«Nur durch den Winter wird der Lenz errungen» – Gottfried Keller

Wort treiben

«Nur durch den Winter wird der Lenz errungen» – Gottfried Keller
zvg.

Der Winter in Berlin ist hart. Okay: wo, ausser vielleicht auf den Skipisten von Davos, ist diese Jahreszeit keine Zumutung – aber die Eiswinde hier, nachdem sie über 200 Kilometer flache, unbewohnte Sandwüste, auch Brandenburg genannt, Tempo aufgenommen haben, die sind schon besondere Hausnummern. Trotzdem lasse ich mir mein Joggen nicht nehmen und drehe tapfer meine Runden. Da ist nämlich dieser besondere Effekt.

Nach fünfzehn Minuten Dauerlauf sind meine Finger abgefroren. Taub. Die Musik ist nur noch dumpfe Beschallung, der Kopf ausschliesslich damit beschäftigt, sich dem Gedanken «Es ist zu kalt, dreh gefälligst um und geh heim!» zu widersetzen. Ego-Brainstorm zum Thema neues Romanprojekt? Natürlich auch Fehlanzeige. Alles, was ich denken kann, ist: Scheisse, ist das kalt. Und an alle Stubenhocker: dieser Gedanke kann wahrlich enormes Gewicht entfalten.

Nach weiteren fünfzehn Minuten habe ich es entweder geschafft, mich in das Wesen eines Eiszapfens zu versetzen, der sein Schicksal etwas durchhängend, aber würdig hinnimmt – oder ich kehre tatsächlich um. Dann wird es interessant. Ich komme nach Hause und setze mich an den Laptop, spüre, wie ich auftaue. Nicht nur die starren Finger, auch der Kopf. Blut und Gedanken beginnen wieder zu fliessen, sehr stockend zwar, dafür umso intensiver. Ich habe Mühe, die richtigen Tasten zu treffen, weil meine blau angelaufenen Finger schmerzen wie verrückt. Masochismus? Vielleicht. Aber die gedrosselte Physis gibt mir Zeit, Sätze noch im Schreiben zu überdenken – so tröpfeln aus dem Schraubstock des Kälteschocks Formulierungen, auf die ich im Normalzustand nicht gekommen wäre.

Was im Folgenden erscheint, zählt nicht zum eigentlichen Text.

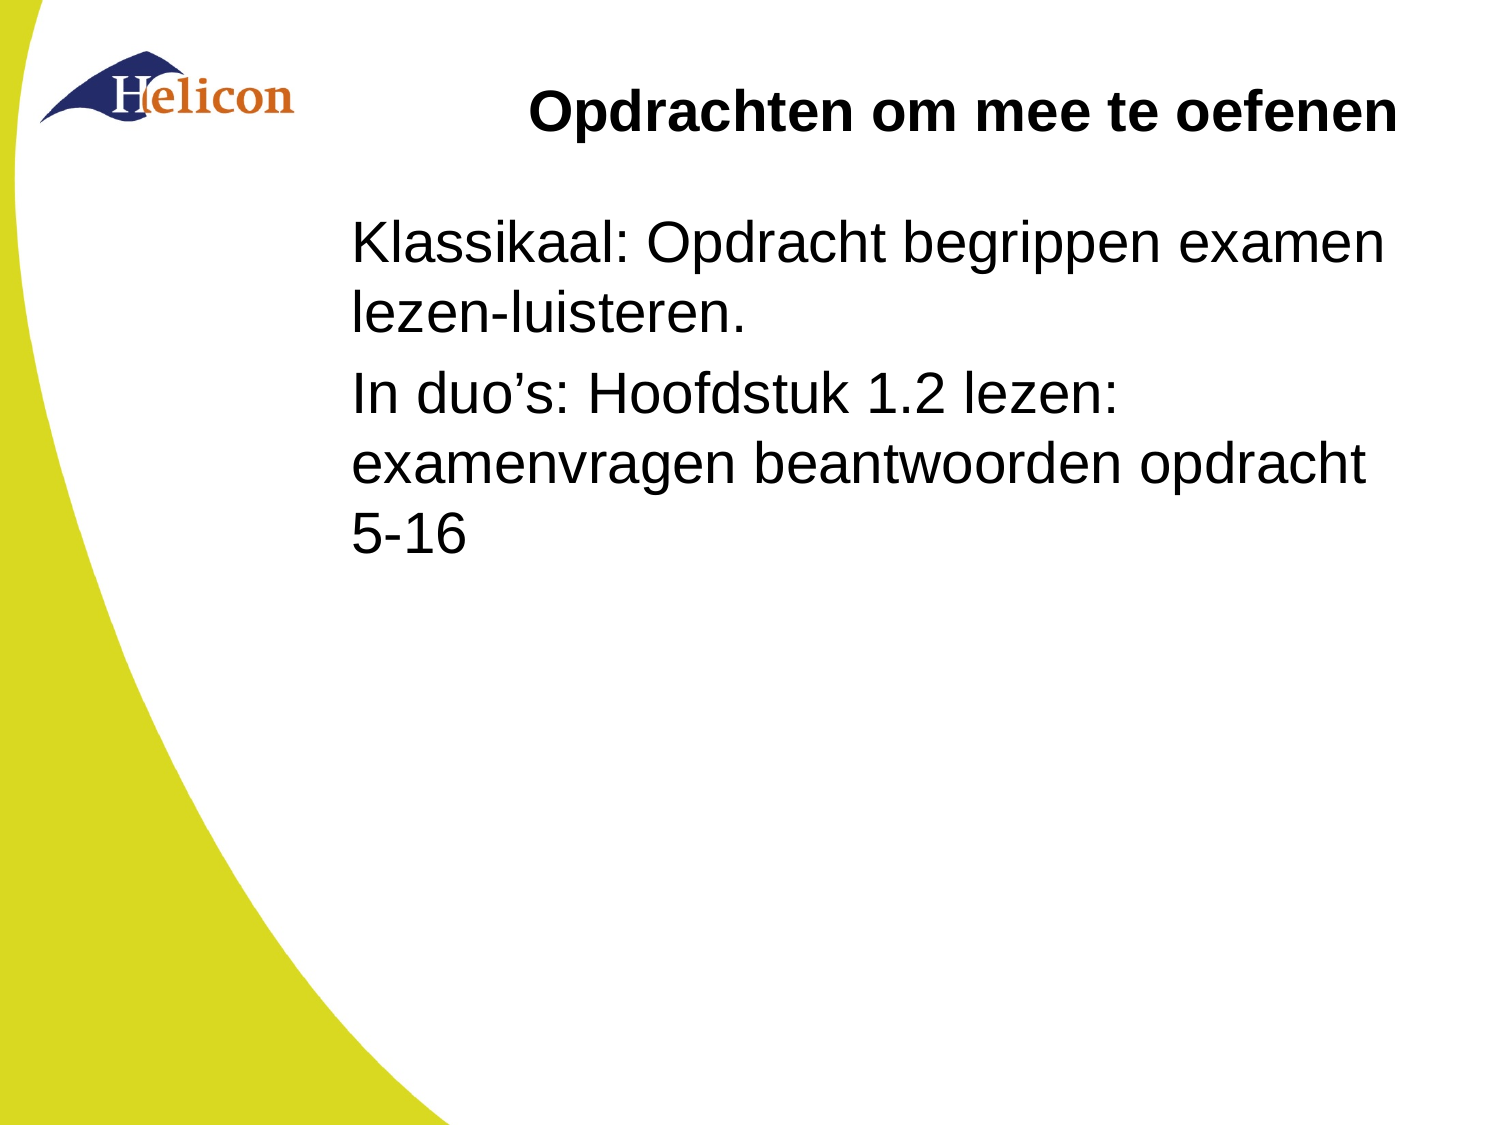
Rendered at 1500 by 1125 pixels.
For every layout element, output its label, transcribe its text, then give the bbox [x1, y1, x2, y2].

list Klassikaal: Opdracht begrippen examen lezen-luisteren. In duo’s: Hoofdstuk 1.2 lezen: examenvragen beantwoorden opdracht 5-16 [336, 196, 1425, 1005]
title Opdrachten om mee te oefenen [324, 54, 1415, 161]
picture [0, 0, 1500, 1125]
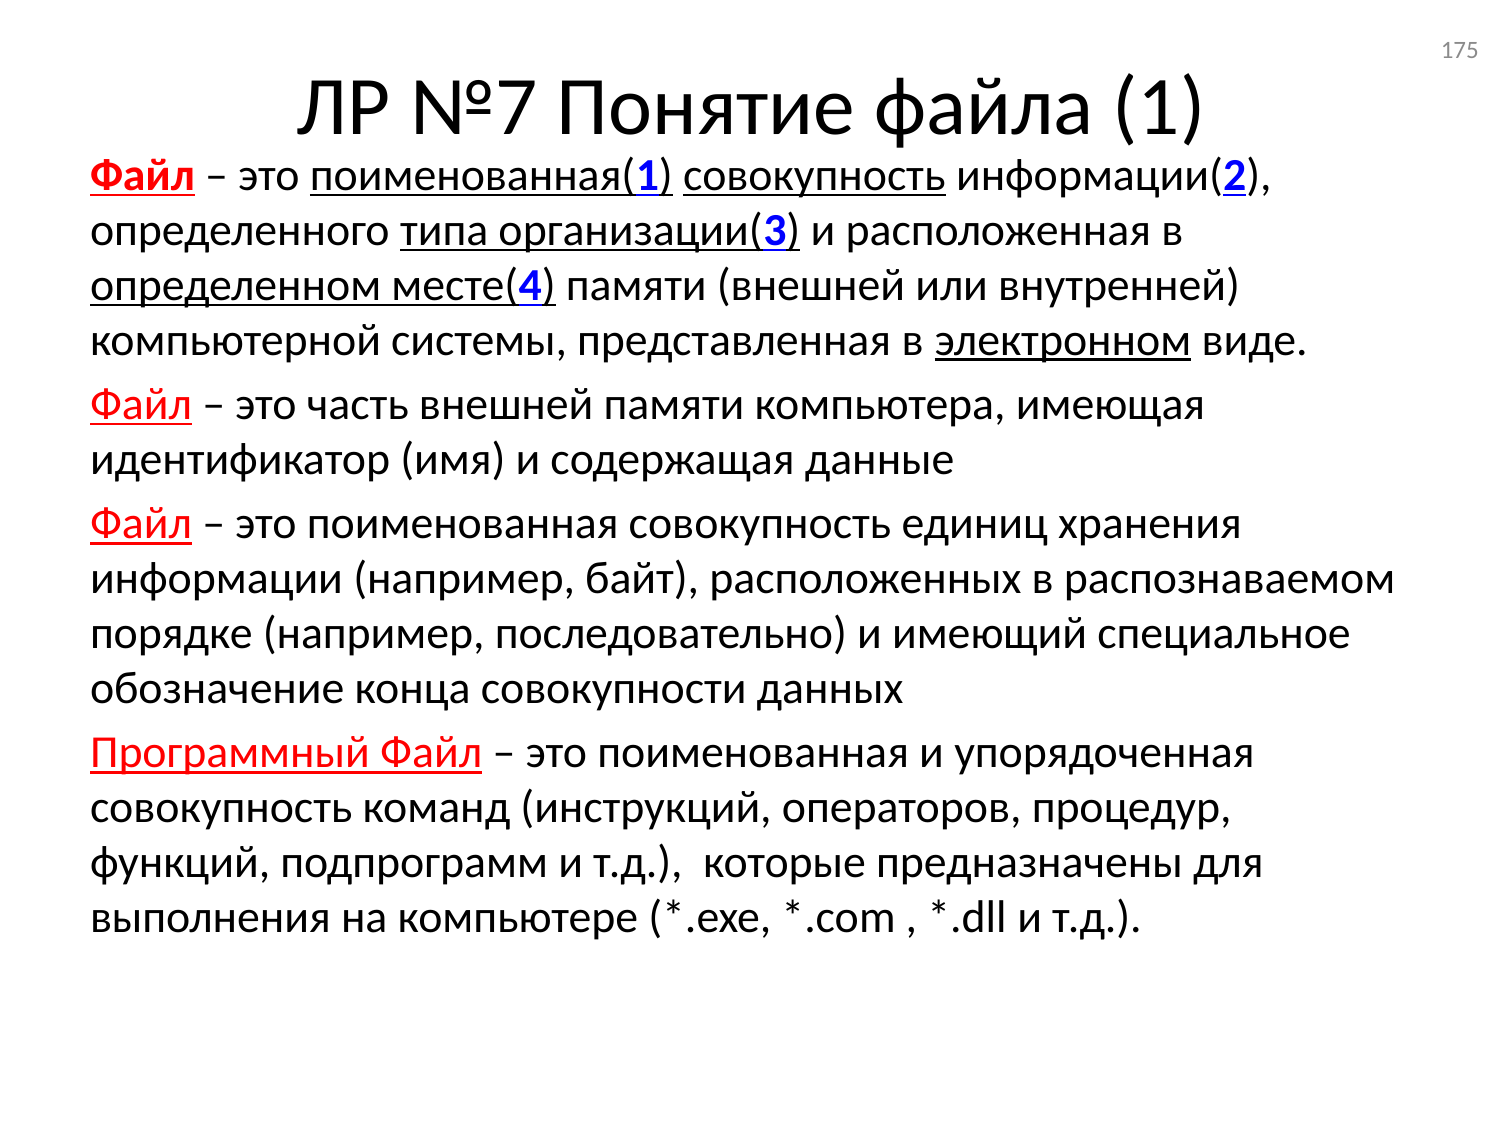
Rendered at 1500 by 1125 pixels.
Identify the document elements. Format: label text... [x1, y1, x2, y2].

list Файл – это поименованная(1) совокупность информации(2), определенного типа организации(3) и расположенная в определенном месте(4) памяти (внешней или внутренней) компьютерной системы, представленная в электронном виде. Файл – это часть внешней памяти компьютера, имеющая идентификатор (имя) и содержащая данные Файл – это поименованная совокупность единиц хранения информации (например, байт), расположенных в распознаваемом порядке (например, последовательно) и имеющий специальное обозначение конца совокупности данных Программный Файл – это поименованная и упорядоченная совокупность команд (инструкций, операторов, процедур, функций, подпрограмм и т.д.), которые предназначены для выполнения на компьютере (*.exe, *.com , *.dll и т.д.). [75, 137, 1425, 1005]
slide_number 175 [1411, 18, 1494, 79]
title ЛР №7 Понятие файла (1) [76, 42, 1427, 159]
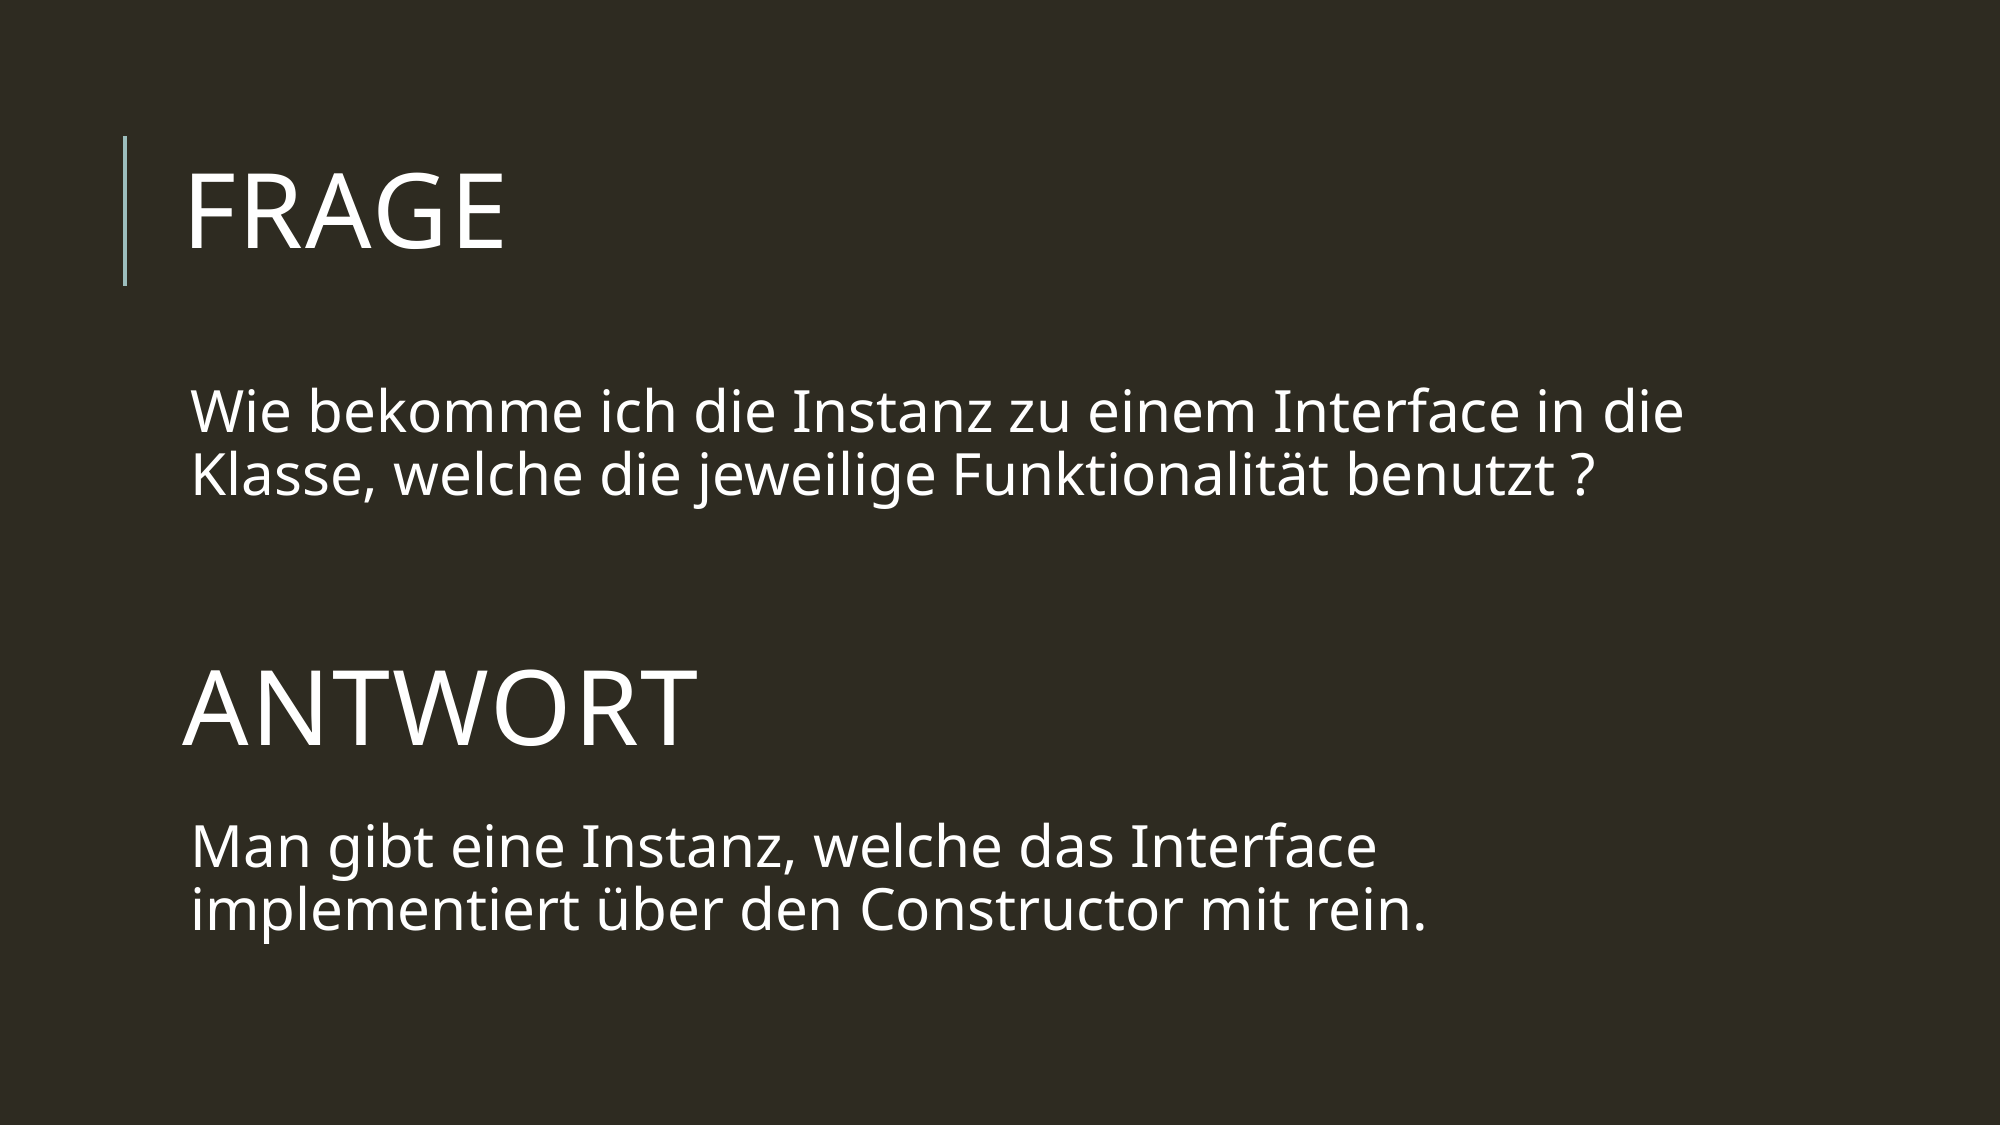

Mit jeder Minute, in der mein Körper realisiert, dass er dem Kältetod noch einmal knapp entgangen ist, kehrt die Ernüchterung ein. Après-Frost-Schreiben ist wie ein sehr kurzer, aber heftiger Drogenrausch. Sind die so entstandenen Texte besser als andere? Wer weiss. Manchmal geht’s halt auch um den Kick. Auf diesen Gedanken folgt meist eine Tasse Tee, und dann ist vorbei. Aber der Winter ist ja noch lang.


Laura Wohnlich
ist Schriftstellerin und Sportlerin. Hier bringt sie beides unter einen Hut. Ihr Roman «Sweet Rotation» ist 2017 bei Piper erschienen. Sie lebt und arbeitet zur Zeit in Berlin.